ECLI:NL:RVS:2009:BJ9478

Raad van State

Datum uitspraak
7 oktober 2009
Publicatiedatum
5 april 2013
Zaaknummer
200901268/1/H2
Instantie
Raad van State
Type
Uitspraak
Rechtsgebied
Bestuursrecht
Procedures
  • Hoger beroep
Rechters
  • R.W.L. Loeb
  • A.M. van Meurs-Heuvel
Vindplaatsen
  • Rechtspraak.nl
AI samenvatting door LexboostAutomatisch gegenereerd

Beëindiging huur- en zorgtoeslag door de Belastingdienst en de rechtsgeldigheid daarvan

In deze zaak gaat het om de beëindiging van de huur- en zorgtoeslag aan de appellant door de Belastingdienst/Toeslagen, met ingang van 1 februari 2006. De Belastingdienst heeft op 14 juli 2007 besloten om de toeslagen te beëindigen, waarna de appellant bezwaar heeft gemaakt. Dit bezwaar werd op 18 oktober 2007 ongegrond verklaard. De rechtbank Rotterdam heeft op 13 januari 2009 het beroep van de appellant tegen deze beslissing eveneens ongegrond verklaard. Hierop heeft de appellant hoger beroep ingesteld bij de Raad van State, dat op 19 februari 2009 is ingediend.

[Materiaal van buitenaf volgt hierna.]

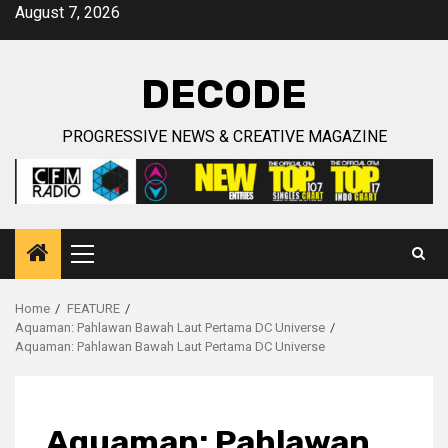
Skip
August 7, 2026
to
content
DECODE
PROGRESSIVE NEWS & CREATIVE MAGAZINE
Primary
Menu
Home
FEATURE
Aquaman: Pahlawan Bawah Laut Pertama DC Universe
Aquaman: Pahlawan Bawah Laut Pertama DC Universe
Aquaman: Pahlawan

De Raad van State heeft de zaak behandeld op 23 september 2009. De appellant betoogde dat de rechtbank had miskend dat het onderscheid tussen zorgverzekerden met een rechtmatig verblijvende partner en zorgverzekerden met een partner die niet rechtmatig verblijft, niet op redelijke en objectieve gronden berust. Dit zou volgens de appellant in strijd zijn met artikel 26 van het Internationaal verdrag inzake burgerrechten en politieke rechten (IVBPR), wat zou neerkomen op verboden discriminatie.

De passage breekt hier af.